> [Activity]: Once the pictures are set aside, transcribe the remaining data exactly.

> [Entries provided]:
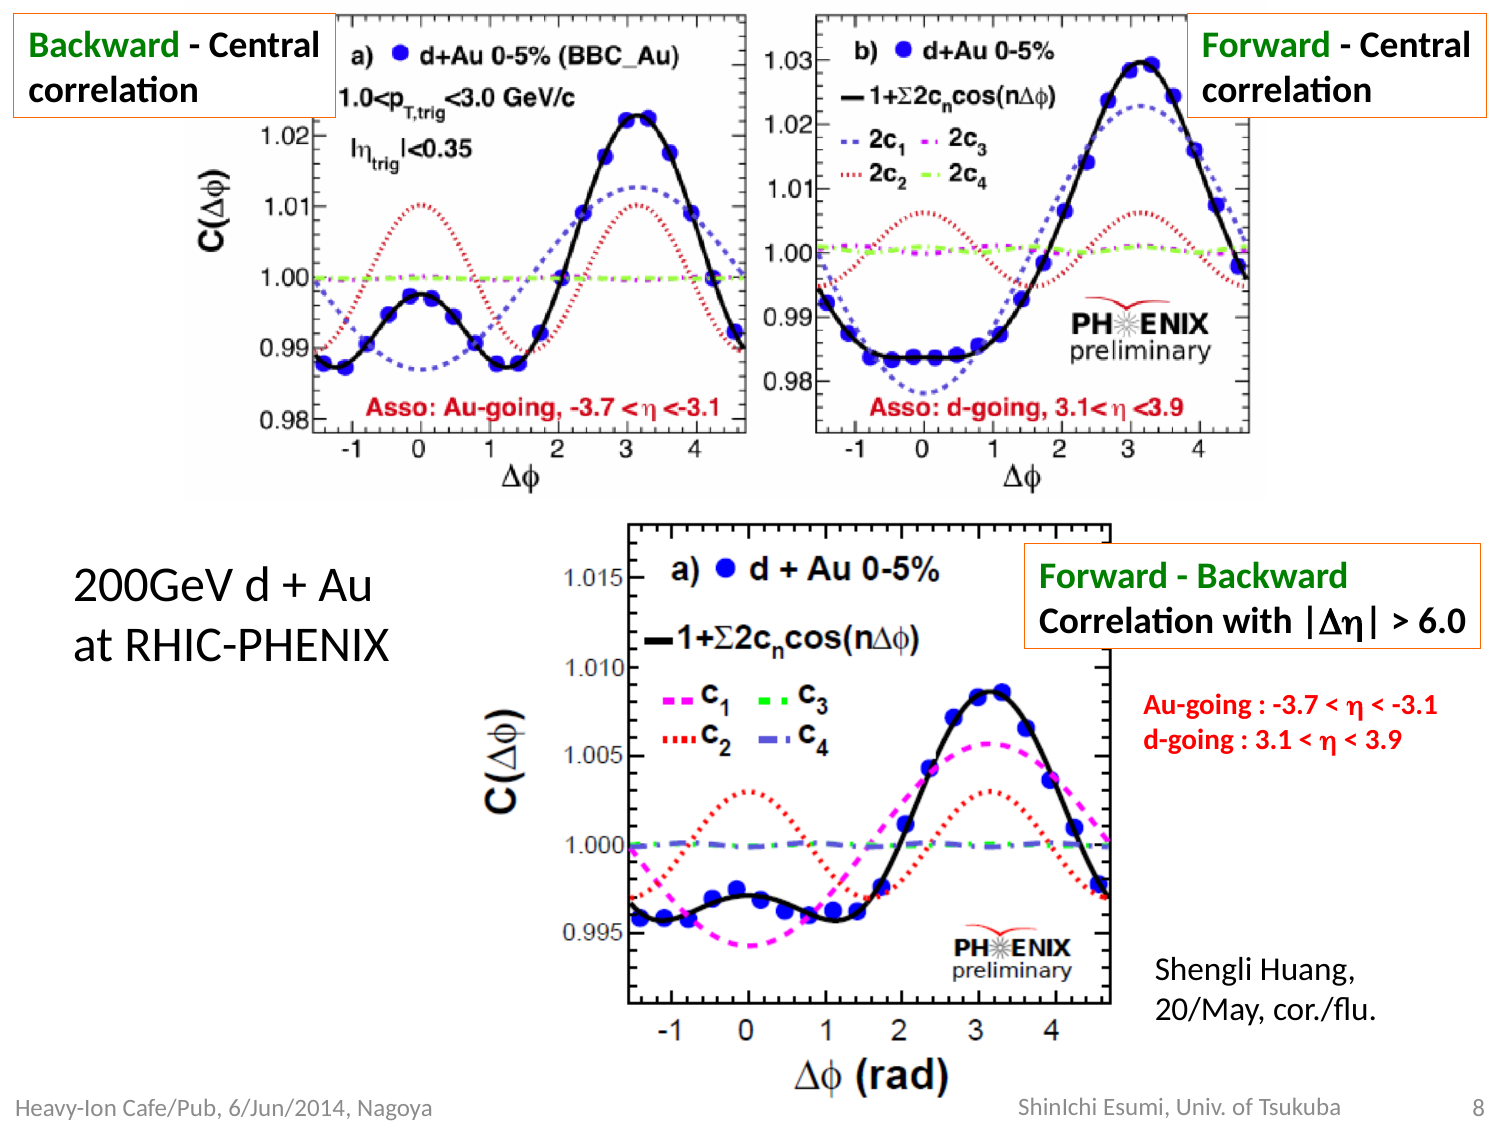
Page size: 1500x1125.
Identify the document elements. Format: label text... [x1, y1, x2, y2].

text_box Forward - Backward Correlation with |Dh| > 6.0 [1168, 543, 1481, 649]
text_box Forward - Central correlation [1271, 13, 1487, 118]
slide_number Heavy-Ion Cafe/Pub, 6/Jun/2014, Nagoya [0, 1087, 457, 1125]
text_box Shengli Huang, 20/May, cor./flu. [1168, 939, 1393, 1035]
slide_number 8 [1393, 1086, 1500, 1125]
footer ShinIchi Esumi, Univ. of Tsukuba [1168, 1086, 1393, 1125]
text_box 200GeV d + Au at RHIC-PHENIX [58, 544, 416, 679]
text_box Au-going : -3.7 < h < -3.1 d-going : 3.1 < h < 3.9 [1168, 677, 1484, 763]
picture [183, 0, 1267, 1125]
text_box Backward - Central correlation [13, 13, 178, 118]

> [Response]:
Page size: 1500x1125.
Identify the document elements. Format: label text... [x1, y1, x2, y2].

text_box Forward - Backward Correlation with |Dh| > 6.0 [1168, 543, 1481, 649]
text_box Forward - Central correlation [1271, 13, 1487, 118]
slide_number Heavy-Ion Cafe/Pub, 6/Jun/2014, Nagoya [0, 1087, 457, 1125]
text_box Shengli Huang, 20/May, cor./flu. [1168, 939, 1393, 1035]
slide_number 8 [1393, 1086, 1500, 1125]
footer ShinIchi Esumi, Univ. of Tsukuba [1168, 1086, 1393, 1125]
text_box 200GeV d + Au at RHIC-PHENIX [58, 544, 416, 679]
text_box Au-going : -3.7 < h < -3.1 d-going : 3.1 < h < 3.9 [1168, 677, 1484, 763]
picture [183, 0, 1267, 1125]
text_box Backward - Central correlation [13, 13, 178, 118]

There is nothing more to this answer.